I am working on an antenna and ATMEGA-based reader. It is powered off of 2 6v deep-cycle marine batteries, and the reader/antenna draws 1 amp at 6 volts. I'm not sure about the amp-hours in the batteries, but they can power the board easily for a week or two. we know this because we need to swap out the batteries with charged ones on the systems that have not been converted to solar. As it is an annoyance to keep hauling out charged batteries, we are trying to convert the rest of the systems to solar. I'm trying to find out the length of cable with which the board will still be getting enough juice from the panel.
Here's a link to the panel and charge controller.
This charges the batteries – the charging circuit has already been figured out for me. The max output of the panel is 5 amps at 17.2 volts. Using this calculator, I have been trying to find out the voltage drop.
-
do I have to account for both + and – leads? For example, if my solar panel is 100' away from my charge controller, do I have to account for 200' of voltage drop?
-
Does only voltage drop(not current)? do you subtract the voltage drop from the original voltage, and assume the original current?
-
What is the longest length of wire that you would trust to run the system, considering that the antenna draws 1 amp at 6 volts, the panel can output 5 amps at 17.2 volts maximum, and the cable is 14AWG stranded copper wiring?
Best Answer
Your answers:
Yes, the current flows through both lengths of cable so you have to account for both.
Only voltage drops. Current is drawn through.
Basically I wouldn't go longer than a drop that would take it below the charge threshold of the batteries / charge circuit.

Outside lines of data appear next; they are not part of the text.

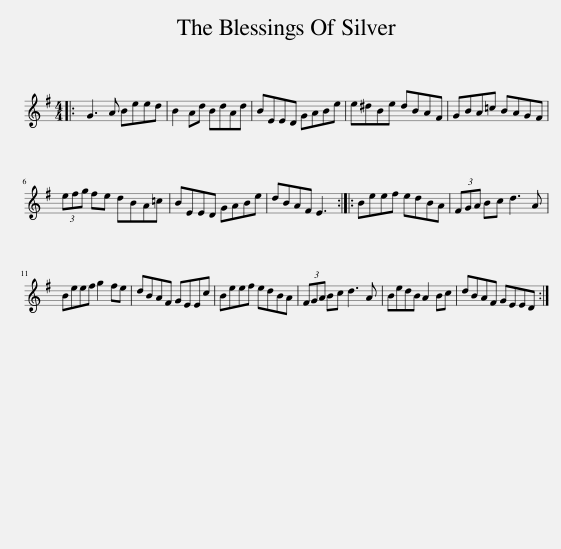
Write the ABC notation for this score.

X:1
L:1/8
M:4/4
I:linebreak $
K:Emin
V:1 treble
V:1
|: G3 A Beed | B2 Ad BdAd | BEED GABe | e^dBe dBAF | GBA=c BAGF |$ %5
 (3efg fe dBA=c | BEED GABe | dBAF E3 :: Beef edBA | (3FGA Bc d3 A |$ %10
 Beef g2 fe | dBAF GEEc | Beef edBA | (3FGA Bc d3 A | BedB A2 Bc | %15
 dBAF GEED :| %16
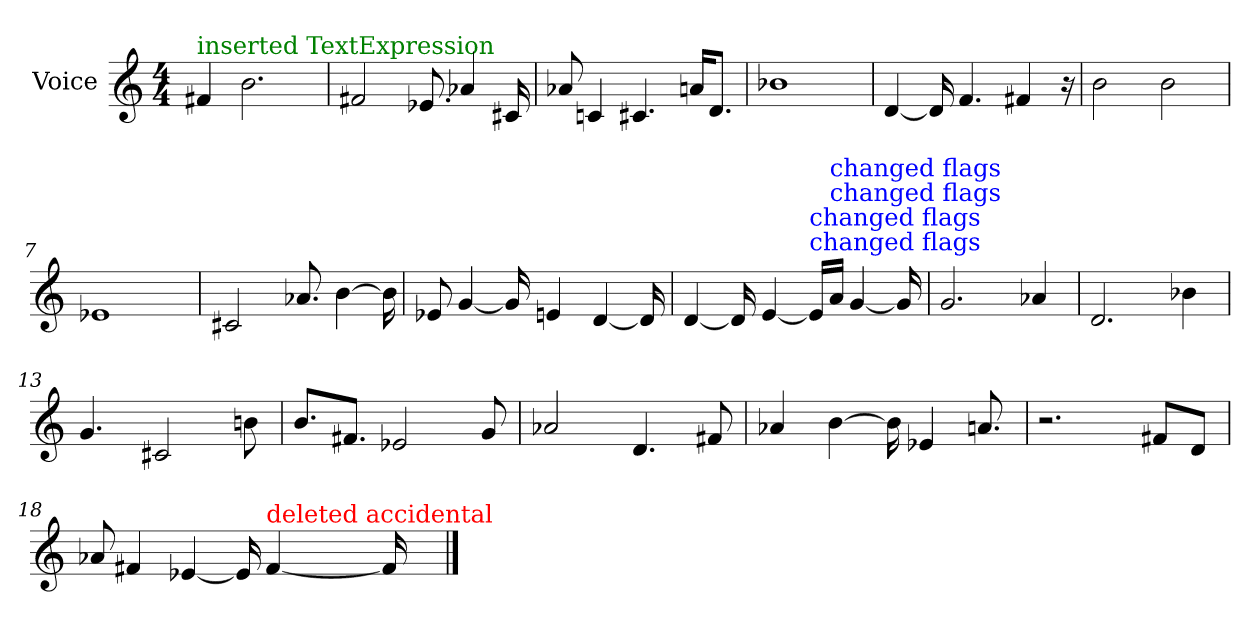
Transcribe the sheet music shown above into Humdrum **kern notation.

**kern
*part1
*staff1
*I"Voice
*I'Voice
*clefG2
*M4/4
=1
!LO:TX:color=#008000:t=inserted TextExpression
4f#X/
2.b\
=2
2f#X/
8.e-X/
4a-X/
16c#X/
=3
8a-X/
4cn/
4.c#X/
16an/KL
8.d/J
=4
1b-X
=5
[<4d/
16d/]
4.f/
4f#X/
16ra
=6
2b\
2b\
=7
1e-X
=8
2c#X/
8.a-X/
[>4b\
16b\]
!!LO:LB:g=z
=9
8e-X/
[<4g/
16g/]
4en/
[<4d/
16d/]
=10
[<4d/
16d/]
[<4e/
!LO:TX:color=#0000FF:t=changed flags
!LO:TX:color=#0000FF:t=changed flags
16ei/LL]
!LO:TX:color=#0000FF:t=changed flags
!LO:TX:color=#0000FF:t=changed flags
16ai/JJ
[<4g/
16g/]
=11
2.g/
4a-X/
=12
2.d/
4b-X\
=13
4.g/
2c#X/
8bn\
=14
8.b/L
8.f#X/J
2e-X/
8g/
=15
2a-X/
4.d/
8f#X/
!!LO:LB:g=z
=16
4a-X/
[>4b\
16b\]
4e-X/
8.an/
=17
2.rcc
8f#X/L
8d/J
=18
8a-X/
4f#X/
[<4e-X/
16e-/]
!LO:TX:color=#FF0000:t=deleted accidental
[<4f#j/
16f#/]
==
*-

Basic ohms law is your friend:
For 1 amp of draw:
14AWG has a resistance of 2.525mΩ/ft
So 200' has a resistance of 0.002525 * 200 = 0.505Ω
V=IR
Therefore V=1 × 0.505
Which equals 0.505V
For the full 5 amps of draw:
V=5 × 0.505
= 2.525V
Which is obviously quite a drop.
This table has a nice list of the resistances of different cables. As you can see increasing the cross-sectional area (decreasing the AWG) decreases the resistance. Even just going from 14 to 12 AWG has a big difference (1.588mΩ/ft as opposed to 2.525mΩ/ft), and fatter cables are even better.